In overview, this is what we found (look at the paper for details):

  1. Most of the species annotations with GO look Ziphian;
  2. Most molecular function and cellular component annotations have a mean slope of around 1.8 and those with biological process one of 2.1.
  3. things look more ziphian and steeper slope with the annotations that have a higher confidence.
  4. the gradient is not a function of ontology or genome size.

So, what does all of this tell us? Well, in general, we know that GO annotations behave like statements in a language and, by extension, GO is a language. We also see that annotations in the BP ontology appear to be more “sophisticated” utterances than those for MF and CC annotations. We can speculate why this might be: there is less to say about function and location; they are smaller sub-languatges. For BP there is much more to say – a gene product may be involved in a large number of processes and there are many more processes than there are functions and location – there’s just more to say. We might also see this happening in, for instance the Phenotypic quality Ontology where there is (probably) a lot to say about the phenotype of entities.

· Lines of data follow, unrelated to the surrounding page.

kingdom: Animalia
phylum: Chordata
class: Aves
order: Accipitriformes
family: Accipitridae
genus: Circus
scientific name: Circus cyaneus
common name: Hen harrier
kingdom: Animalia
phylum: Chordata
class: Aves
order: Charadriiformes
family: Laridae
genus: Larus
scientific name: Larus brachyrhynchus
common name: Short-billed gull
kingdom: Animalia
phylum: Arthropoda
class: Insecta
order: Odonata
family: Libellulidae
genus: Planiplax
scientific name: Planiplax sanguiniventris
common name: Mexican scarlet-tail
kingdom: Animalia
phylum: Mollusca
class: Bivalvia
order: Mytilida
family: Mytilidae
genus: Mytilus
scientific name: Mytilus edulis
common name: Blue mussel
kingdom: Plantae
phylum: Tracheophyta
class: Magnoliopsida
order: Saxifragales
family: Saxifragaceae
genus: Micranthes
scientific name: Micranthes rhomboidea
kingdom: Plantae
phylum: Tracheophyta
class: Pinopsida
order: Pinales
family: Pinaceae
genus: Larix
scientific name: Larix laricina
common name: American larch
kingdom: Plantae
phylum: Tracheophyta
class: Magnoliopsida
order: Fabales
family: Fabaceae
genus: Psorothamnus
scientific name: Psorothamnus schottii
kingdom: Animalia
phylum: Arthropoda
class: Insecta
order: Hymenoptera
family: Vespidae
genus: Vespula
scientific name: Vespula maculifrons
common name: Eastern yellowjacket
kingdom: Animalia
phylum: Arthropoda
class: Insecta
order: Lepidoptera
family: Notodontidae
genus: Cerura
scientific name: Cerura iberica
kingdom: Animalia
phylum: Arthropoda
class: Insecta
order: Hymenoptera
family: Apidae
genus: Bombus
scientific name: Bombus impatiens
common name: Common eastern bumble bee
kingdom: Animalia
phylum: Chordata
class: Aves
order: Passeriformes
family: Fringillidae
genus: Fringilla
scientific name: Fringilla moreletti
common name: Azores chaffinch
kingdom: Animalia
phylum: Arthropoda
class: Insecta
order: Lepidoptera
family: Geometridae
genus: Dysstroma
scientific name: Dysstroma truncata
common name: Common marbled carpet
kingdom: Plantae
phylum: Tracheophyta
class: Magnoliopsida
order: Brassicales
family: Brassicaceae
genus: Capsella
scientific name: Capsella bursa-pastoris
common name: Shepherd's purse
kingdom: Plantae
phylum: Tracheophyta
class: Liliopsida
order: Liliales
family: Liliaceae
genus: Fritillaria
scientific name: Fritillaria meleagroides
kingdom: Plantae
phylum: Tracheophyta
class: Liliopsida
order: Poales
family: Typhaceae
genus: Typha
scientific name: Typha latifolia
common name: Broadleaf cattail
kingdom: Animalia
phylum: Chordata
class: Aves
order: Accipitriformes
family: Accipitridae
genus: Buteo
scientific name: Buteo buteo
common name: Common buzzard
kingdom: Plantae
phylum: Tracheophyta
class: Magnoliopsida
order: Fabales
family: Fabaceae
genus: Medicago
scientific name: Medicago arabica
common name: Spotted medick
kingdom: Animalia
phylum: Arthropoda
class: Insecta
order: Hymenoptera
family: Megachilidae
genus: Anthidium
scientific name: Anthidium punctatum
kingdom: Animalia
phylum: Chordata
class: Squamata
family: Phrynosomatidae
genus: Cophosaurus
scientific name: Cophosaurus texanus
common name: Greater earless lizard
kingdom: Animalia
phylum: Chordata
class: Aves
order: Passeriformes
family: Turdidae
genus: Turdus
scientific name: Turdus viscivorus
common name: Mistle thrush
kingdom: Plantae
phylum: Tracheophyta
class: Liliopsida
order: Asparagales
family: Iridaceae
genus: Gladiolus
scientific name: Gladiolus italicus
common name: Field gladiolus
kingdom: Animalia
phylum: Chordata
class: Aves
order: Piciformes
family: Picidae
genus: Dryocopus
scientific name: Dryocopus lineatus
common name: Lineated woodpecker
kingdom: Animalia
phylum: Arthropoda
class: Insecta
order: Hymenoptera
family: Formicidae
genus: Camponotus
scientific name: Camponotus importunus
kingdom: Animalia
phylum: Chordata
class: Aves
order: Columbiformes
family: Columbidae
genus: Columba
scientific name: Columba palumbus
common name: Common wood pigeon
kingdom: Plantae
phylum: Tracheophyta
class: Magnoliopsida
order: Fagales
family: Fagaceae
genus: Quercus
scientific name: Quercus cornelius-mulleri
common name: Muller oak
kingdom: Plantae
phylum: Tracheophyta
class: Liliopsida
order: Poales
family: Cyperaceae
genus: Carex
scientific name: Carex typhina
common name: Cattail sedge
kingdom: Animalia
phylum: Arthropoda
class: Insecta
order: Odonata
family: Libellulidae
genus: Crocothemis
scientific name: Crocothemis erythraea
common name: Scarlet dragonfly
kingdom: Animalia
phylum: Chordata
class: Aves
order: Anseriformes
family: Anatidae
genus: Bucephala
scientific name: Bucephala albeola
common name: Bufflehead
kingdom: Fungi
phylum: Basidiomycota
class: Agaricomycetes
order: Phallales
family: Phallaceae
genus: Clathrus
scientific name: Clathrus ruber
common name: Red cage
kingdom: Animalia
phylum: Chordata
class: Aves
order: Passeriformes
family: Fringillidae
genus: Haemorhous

this work established that we can view GO annotations (and probably other annotations) as communications in a language. we’d like to explore whether we can use this kind of approach as a means of investigating the quality of an ontology and/or statements made using that ontology. We saw that the D. rerio genome bP annotations had a significantly lower gradient at 1.8 than the mean of 2.2; why? that is, the communication between annotator and user may be impaired. This may be because the annotations are not of high quality, which itself may be for a variety of reasons, including the state of our knowledge (there are fewer papers for this model organism). There is literature (see the paper) that talks about the gradient of the Ziphian distribution indicating a degree of effort or “willingness” to communicate. the linkage to communication effectiveness is controversial, but it remains an attractive thought that we can measure annotation quality (and perhaps indirectly ontology quality) through this kind of simple computation.